Mercury (Hobart)

Flanagan lists tenfold pain of cruel defeat

- DEAN RITCHIE

FURIOUS Cronulla coach Shane Flanagan launched a withering attack on underpress­ure referee Ashley Klein moments after his side dramatical­ly crashed out of the finals race.

Only a day after Parramatta’s Brad Arthur and Manly’s Trent Barrett ripped into the whistleblo­wers after controvers­ial defeats, Flanagan took aim at Klein and assistant Gavin Badger.

North Queensland produced a gutsy effort to defeat Cronulla 15-14 in a contentiou­s and absorbing extra-time eliminatio­n final at Allianz Stadium to kill off the Sharks’ dream of back-to-back premiershi­ps.

It took 85 minutes for the Cowboys to hit the front. Fiveeighth Michael Morgan landed a field goal in the first half of the 10-minute extratime period.

The Cowboys then hung on to snatch an unlikely win, built on the back of a rampaging performanc­e from forward Jason Taumalolo and the composure and class of Morgan.

Flanagan’s outburst came after he took the extraordin­ary step of approachin­g NRL head of football Brian Canavan post-match to discuss a heap of contentiou­s moments.

The Sharks coach arrived at the post-match press conference with a handwritte­n list of 10 alleged indiscreti­ons.

He was filthy but made a point of not wanting to incur a $10,000 fine from the NRL for criticisin­g referees.

“It was disgracefu­l,” Flanagan said. “I know how Trent Barrett feels. I have spoken to Brian Canavan, I’m not paying any money here, I won’t be getting sucked into that.

“We just want to get it right, or close to right. Let the teams decide it. Crucial decisions, all wrong.

“I listened to Trent, his team is out of the competitio­n. We talk about the game and wanting to get people here. We have bigger issues.

“We’ve got to fix this up. It’s really, really disappoint­ing. I’ve never seen anything like it. In my view, it impacted on the result.

“Imagine if that was a grand final. An 11-5 penalty count (against Cronulla). I thought we were brave, both teams played some tough footy.”

Flanagan questioned the sin-binning of James Maloney on the stroke of halftime for taking out Cowboys forward Ethan Lowe as he chased through a grubber kick.

There was debate as to whether Maloney’s offence warranted a sin-binning.

North Queensland kicked a penalty goal and scored a try with Maloney off the field, before weary Sharks players then had to play 10 minutes of extra-time.

“It wasn’t a profession­al foul.
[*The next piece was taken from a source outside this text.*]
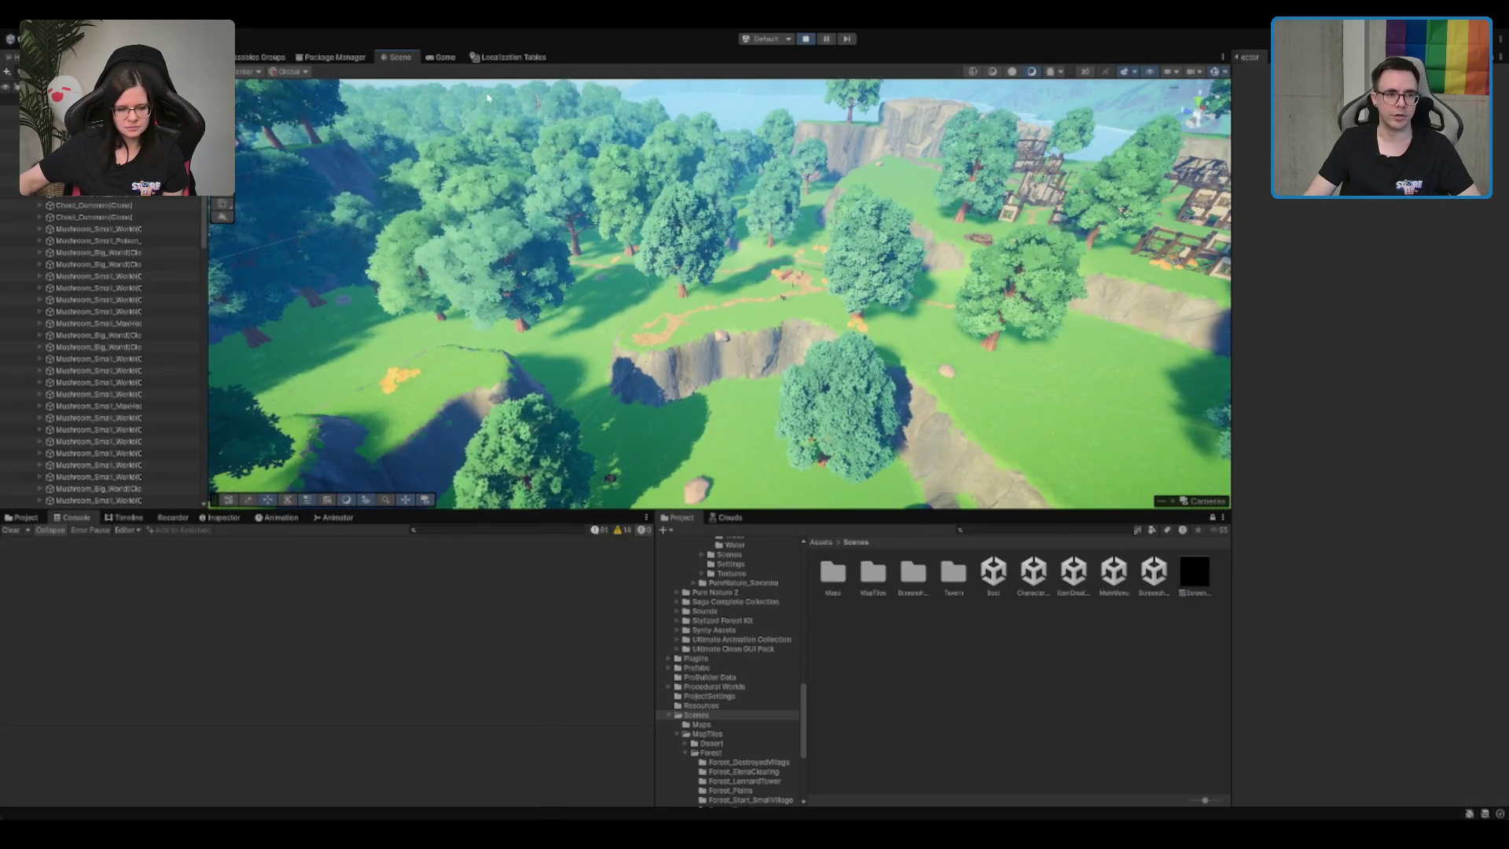
left_click(442, 58)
It was a penalty, if that,” Flanagan said. “It was crucial, it wasn’t a sin bin.”

Flanagan also said Ricky Leutele was tackled off the ball and the referees wrongly ruled Andrew Fifita had knocked-on when the ball seemed to roll backwards through his legs.

“Is there anyone on this planet who thinks Andrew Fifita knocked it on,” he said.

Captain Paul Gallen lost the ball after a tackle that was deemed a knock-on rather than a stripping penalty in the Sharks’ favour.

At the other end, a dubious stripping penalty was called that allowed the Cowboys to level the scores at 14-all.

Flanagan’s list of pain went on and on.